New deal, same old crypto drama
Bakkt didn’t wake up Monday as a market darling, but it did get a pretty loud after-hours vote of confidence. Shares jumped 16% after SEC filings showed director Michael Alfred, through Alpine Fox LP, scooped up 365,000 shares on May 15 and another 220,000 on May 18, paying about $4.85 million in total.
The insider math says "I like this"
After those buys, Alfred’s indirect stake rose to 625,000 shares. That kind of open-market buying tends to make investors lean in a little harder, because insiders don’t usually throw millions at a stock just for the thrill of it. It’s basically the corporate version of someone betting their own lunch money on the team.

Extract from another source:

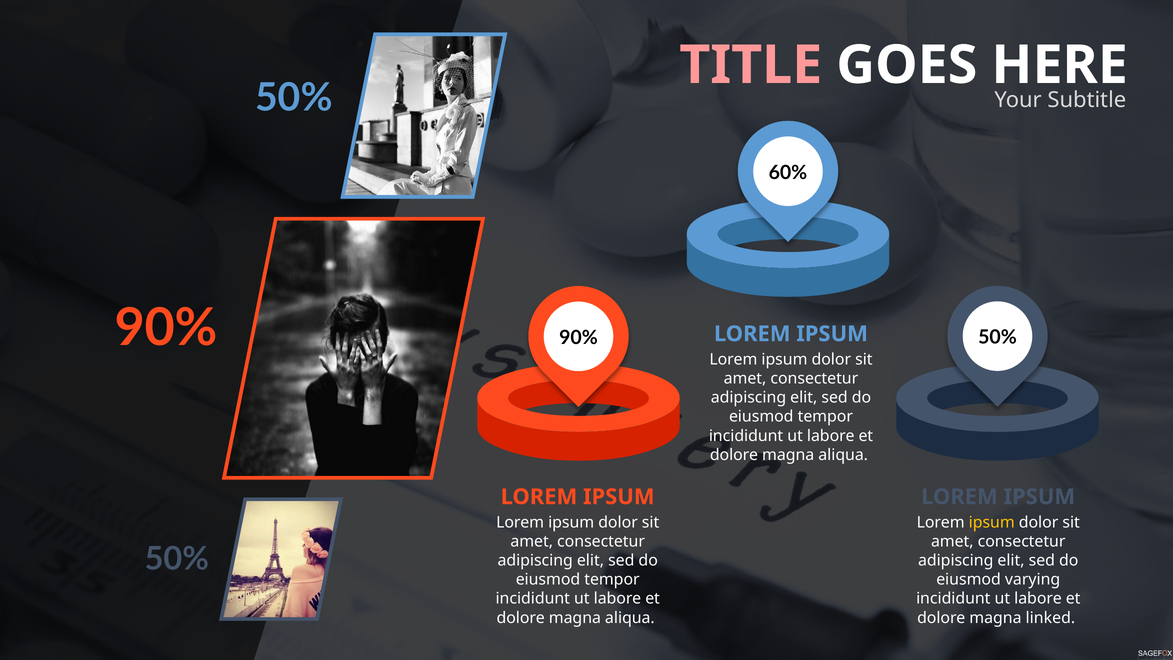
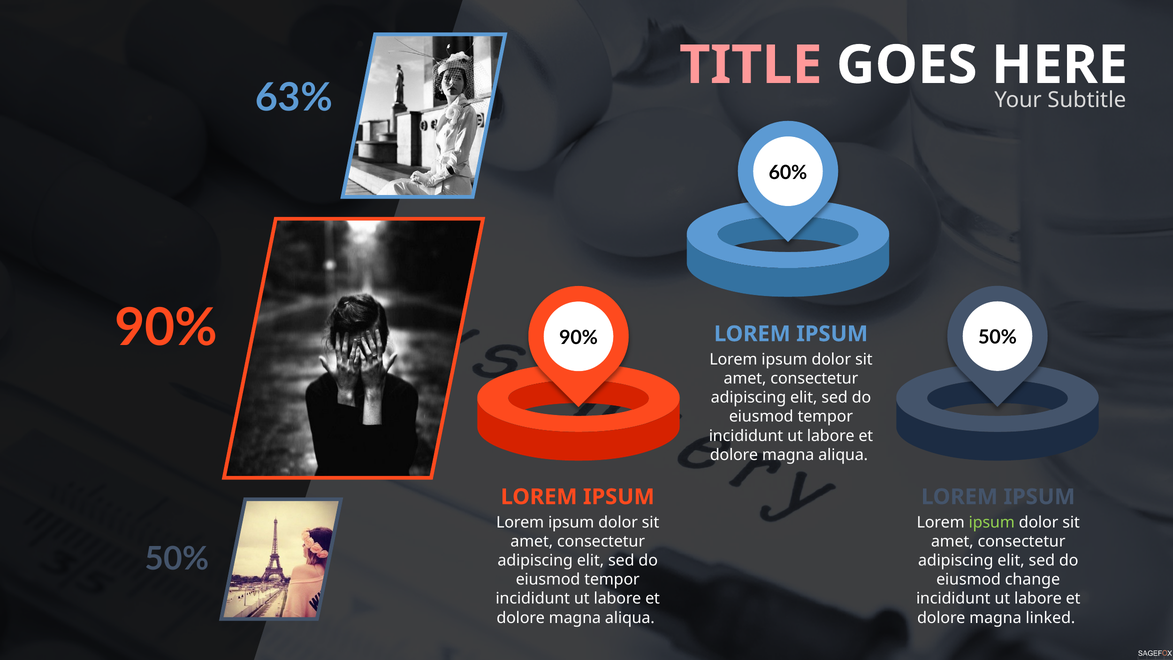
50% at (294, 98): 50% -> 63%
ipsum at (992, 522) colour: yellow -> light green
varying: varying -> change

One more filing for the pile
Bakkt also disclosed that CEO Akshay Sudhir Naheta exercised 33,557 committed stock options on May 15 at $10 a share, or about $335,570. The move was made under a pre-set Rule 10b5-1 plan, which means it was scheduled in advance — less "hot tip," more "calendar invite." Still, the filings added fuel to the stock’s overnight bounce.
Why investors care
This comes on the heels of Bakkt’s rough first quarter, when revenue fell 77.1% year over year to $243.59 million and the company missed expectations on both sales and earnings. So when insiders start buying into a stock that’s been living near its annual low, the market tends to notice. Big picture: Bakkt is still a volatile crypto-platform bet, but these filings suggest at least some people close to the company think the current price is a bargain.